Material to process:
- - -

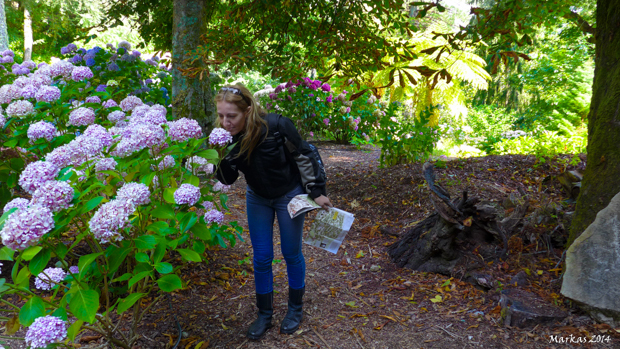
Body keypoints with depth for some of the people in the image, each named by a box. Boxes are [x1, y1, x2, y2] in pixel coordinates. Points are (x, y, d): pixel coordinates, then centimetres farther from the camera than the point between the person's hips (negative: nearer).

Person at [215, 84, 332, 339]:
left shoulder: (276, 126, -32)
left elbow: (302, 157, -18)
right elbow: (228, 179, -11)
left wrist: (316, 192, -14)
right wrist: (220, 159, -31)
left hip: (289, 195, -3)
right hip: (257, 198, 3)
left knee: (291, 254, 11)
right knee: (261, 258, 7)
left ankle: (295, 308, 33)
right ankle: (264, 315, 26)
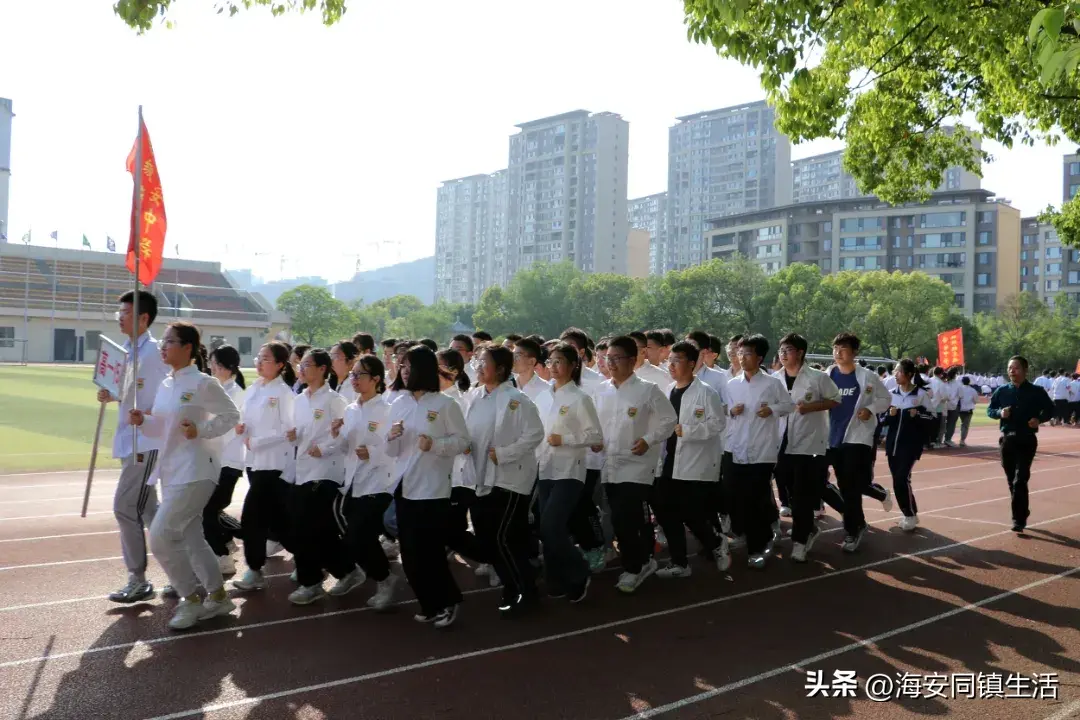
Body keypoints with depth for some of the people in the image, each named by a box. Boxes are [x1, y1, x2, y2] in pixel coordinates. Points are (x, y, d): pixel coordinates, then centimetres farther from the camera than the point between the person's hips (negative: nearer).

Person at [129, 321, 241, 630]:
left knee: (160, 536, -12)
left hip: (195, 471, -9)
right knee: (191, 538, 14)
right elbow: (161, 428, 17)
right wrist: (142, 421, -2)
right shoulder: (165, 385, 11)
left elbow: (232, 415, -8)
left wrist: (201, 430, -19)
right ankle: (218, 596, 29)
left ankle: (191, 600, 5)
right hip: (171, 471, 9)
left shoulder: (203, 383, -12)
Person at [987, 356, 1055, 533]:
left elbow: (1050, 409, 6)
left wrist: (1040, 419, -14)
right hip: (1007, 439, 3)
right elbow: (989, 410, 11)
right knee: (1012, 480, 10)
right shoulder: (1002, 391, 5)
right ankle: (1021, 514, 28)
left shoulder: (1036, 391, -2)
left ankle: (1019, 519, -7)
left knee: (1020, 480, -11)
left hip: (1027, 440, -3)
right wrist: (1000, 413, -11)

- - -

What you need to do:
Write the records out again verbatim and omit the pictures they contain.

Written solution:
Body keypoints with depth for some of the people in the image, each named by a box. Boxes are [x1, y1, x2, y2] in pixel coordinates. Points are (x, y, d): pixel coordinates, then centimetres farther from the camera than the point between the person's hips (negative: nearer).

Person at [215, 84, 332, 339]:
left shoulder: (276, 126, -32)
left elbow: (302, 157, -18)
right elbow: (228, 179, -11)
left wrist: (316, 192, -14)
right wrist: (220, 159, -31)
left hip: (289, 195, -3)
right hip: (257, 198, 3)
left knee: (291, 254, 11)
right knee: (261, 258, 7)
left ankle: (295, 308, 33)
right ankle: (264, 315, 26)
Body keypoints with depth for some of the people in the image, each named by a box. Boxes are [x1, y1, x2, y2] in pixel coordinates. Points are (x, y, d): pixel coordinates, then centimetres farther from the camera than the point between the person's hips (negative: nearer).

Person at [129, 321, 241, 630]:
left knee: (160, 536, -12)
left hip: (195, 471, -9)
right knee: (191, 538, 14)
right elbow: (161, 428, 17)
right wrist: (142, 421, -2)
right shoulder: (165, 385, 11)
left elbow: (232, 415, -8)
left wrist: (201, 430, -19)
right ankle: (218, 596, 29)
left ankle: (191, 600, 5)
right hip: (171, 471, 9)
left shoulder: (203, 383, -12)
Person at [987, 356, 1055, 533]:
left elbow: (1050, 409, 6)
left wrist: (1040, 419, -14)
right hip: (1007, 439, 3)
right elbow: (989, 410, 11)
right knee: (1012, 480, 10)
right shoulder: (1002, 391, 5)
right ankle: (1021, 514, 28)
left shoulder: (1036, 391, -2)
left ankle: (1019, 519, -7)
left knee: (1020, 480, -11)
left hip: (1027, 440, -3)
right wrist: (1000, 413, -11)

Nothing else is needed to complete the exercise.